Tigray politicians release thousands of federal soldiers. The officials said they had been part of the army’s northern command but were detained when Tigrayan troops attacked a federal military base.
Boko Haram says its fighters killed 78 farmers in Zabarmari area near Maiduguri in north-east Nigeria. There has been growing outrage across Nigeria over the killings, described as the worst in recent months.
A top Iranian nuclear scientist was shot ‘by remote control gun mounted on a car’. Iran accuses Israel of a hand in the death of Mohsen Fakhrizadeh.
Asia and Oceania
Australia bushfire spreads across Fraser Island. The fire is sweeping through the World Heritage site off the east coast, destroying unique forests.
China gets tough on firms over single-use plastics.
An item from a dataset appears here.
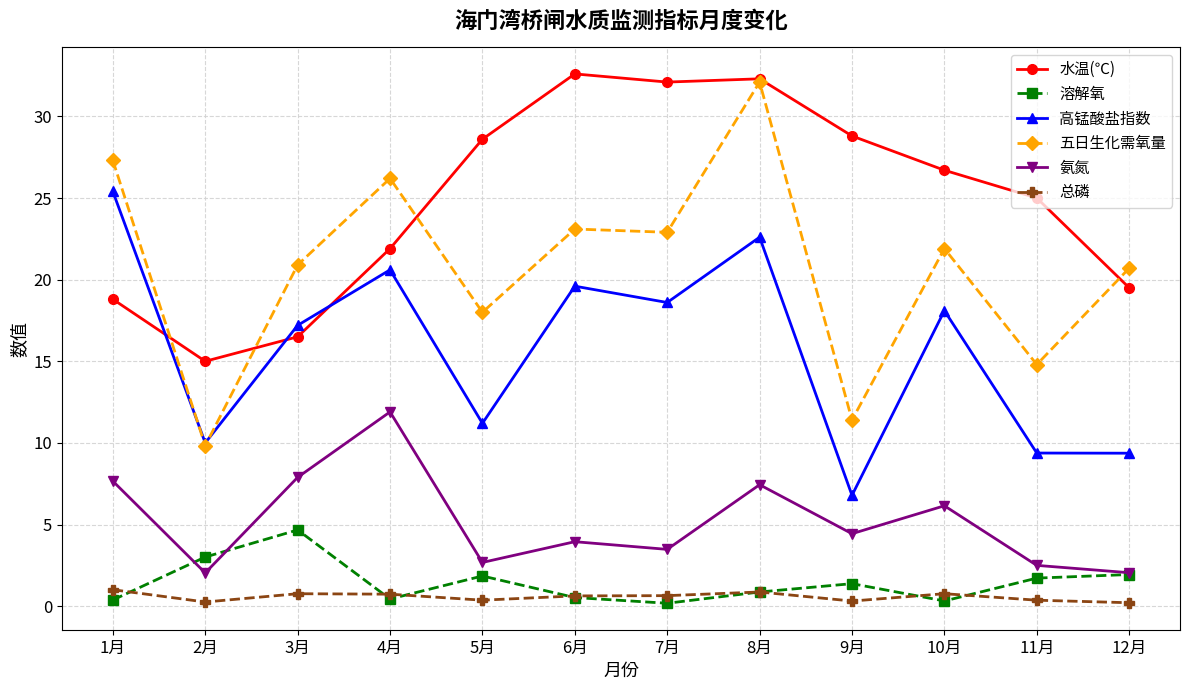

What position from the left is 11月?

11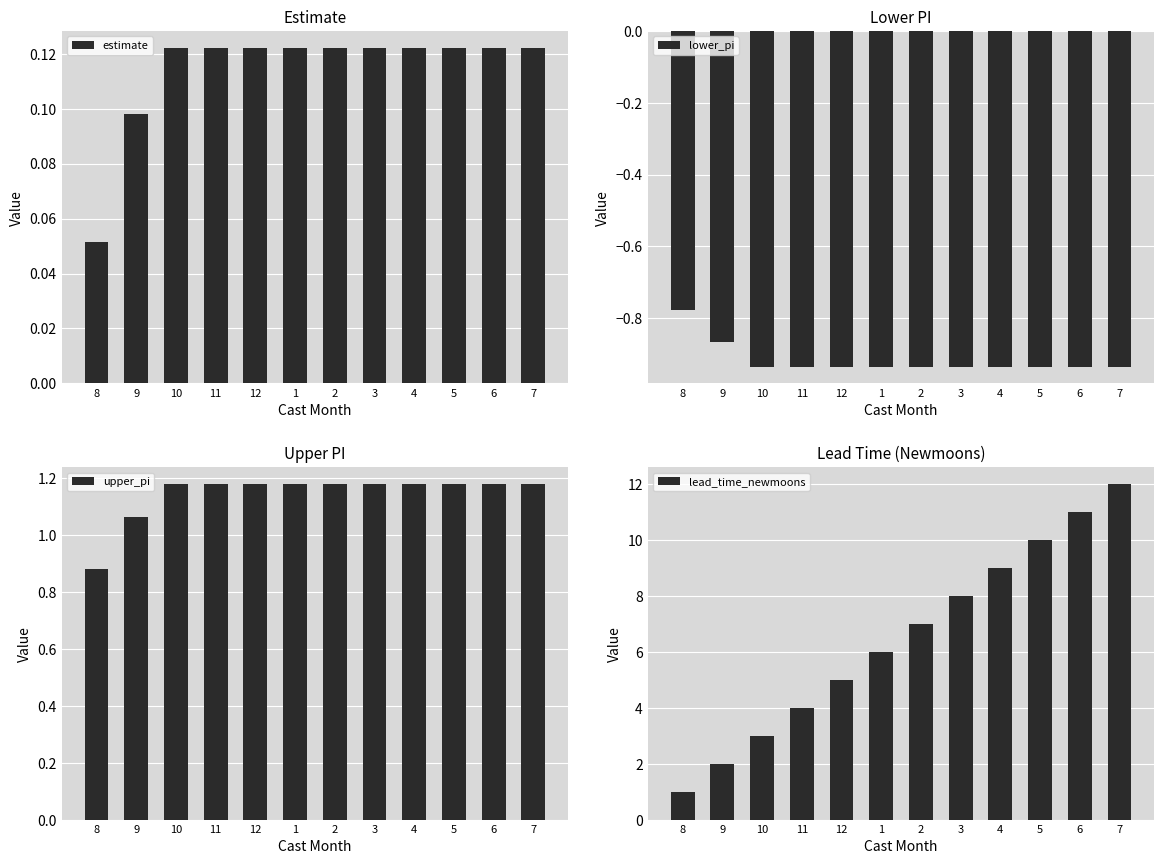

How many data points in upper_pi are above 1?

11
It is part of a wider push to improve China’s ranking as the world’s biggest producer of plastic waste.
Singapore approves lab-grown ‘chicken’ meat. It is the world’s first country to approve Eat Just’s ‘breakthrough’ chicken nuggets.
An Indian village school teacher wins the Global Teacher Prize and shares the award with the runners-up. Ranjutsinh Disale, from a village school in India, was praised for improving the education of girls.
Bangaldesh ships Rohinggya to remote island. More than a million Rohingya Muslims have fled atrocities in Myanmar for tent cities in Bangladesh. Some are now being taken to a low-slung landmass in the Bay of Bengal.
Trump raises $200m for post-election legal battles.
Venezuela is engulfed in a political crisis with two rival politicians claiming to be the country’s legitimate leader.